Os inúmeros impasses que este ato cultural articula potencializam ao máximo sua envergadura política, assentada não sobre uma retórica vazia (pretensamente humanista, edificante…) e sim sobre sua vocação para constituir um experimento de linguagem, o experimentum linguae de que fala Giorgio Agamben em Meios sem fim: notas sobre a política.
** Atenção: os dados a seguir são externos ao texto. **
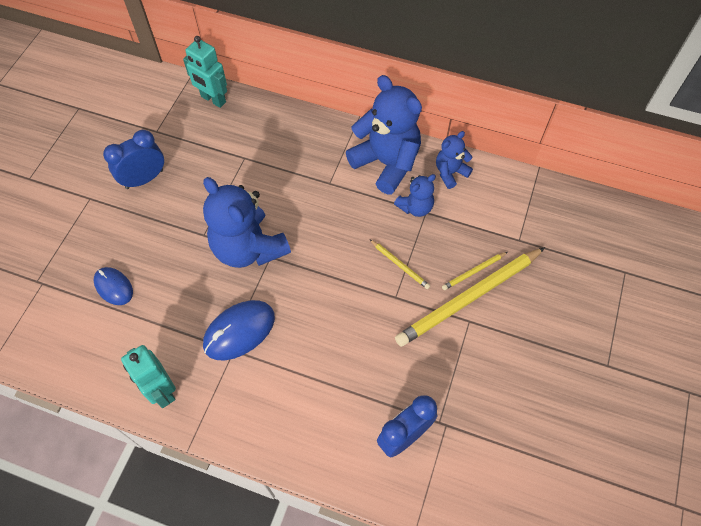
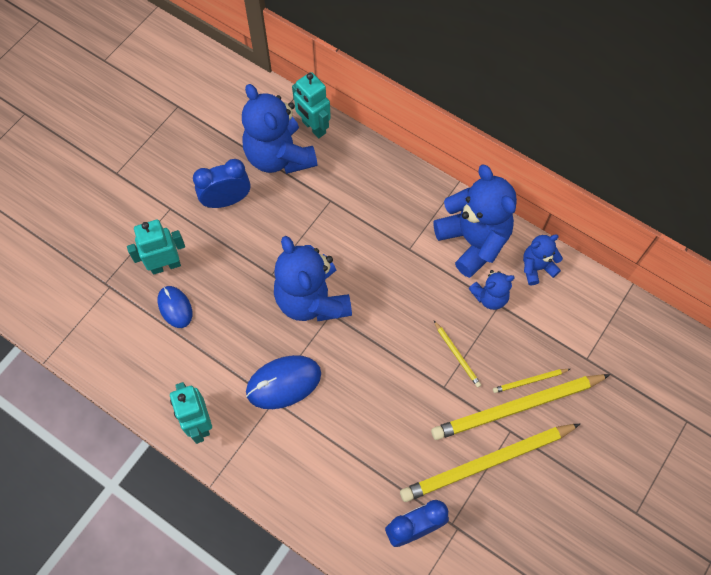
camera: 15 degrees right, 5 degrees up
(96, 250) = (165, 265): none -> turquoise robot
(186, 130) = (279, 156): none -> blue teddy bear
(456, 356) = (487, 463): none -> yellow pencil

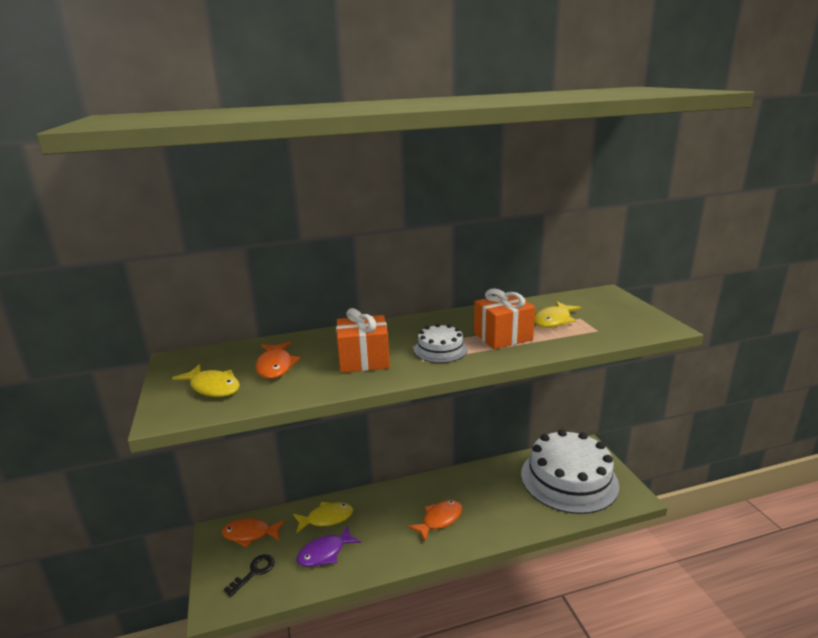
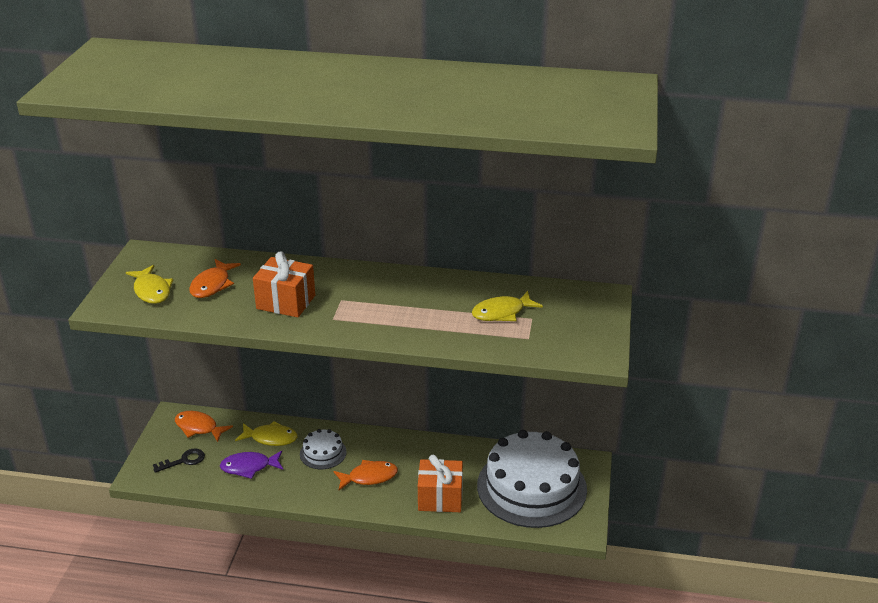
camera: 25 degrees right, 10 degrees up
(440, 349) = (360, 312): white cake -> white cake (323, 453)
(503, 336) = (431, 316): orange gift -> orange gift (440, 498)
Lembrando que política é a esfera de “uma medialidade pura e sem fim como espaço do agir e do pensamento humano”, o filósofo italiano assevera: “Se conseguirem articular o lugar, os modos e o sentido dessa experiência do evento de linguagem como uso livre do comum e como esfera dos meios puros, as novas categorias do pensamento político – sejam elas comunidade inoperante, comparecimento, igualdade, fidelidade, intelectualidade de massa, povo por vir, singularidade qualquer – poderão dar expressão à matéria política que está diante de nós”.

Conduzido por Marcio Abreu com a ousadia de desejar ser uma medialidade/linguagem pura, PROJETO bRASIL é uma resposta para uma questão que não conhecemos ou a proposição de um discurso silencioso e, por isso mesmo, violento diante de um novo começo – para ficarmos no mesmo diapasão de Slavoj Zizek em O ano em que sonhamos perigosamente. “Estamos diante de algo grande” anuncia uma das últimas falas desta experiência performativa que faz da vulnerabilidade tão própria à arte teatral um modo político de saber dizer e se calar perante a politicidade de tudo.

PROJETO BRASIL
ONDE: Teatro Cacilda Becker (Rua Tito, 295 – Vila Romana)
QUANDO: Sexta e sábado, às 21h; domingo, às 19h. Até 11 de dezembro.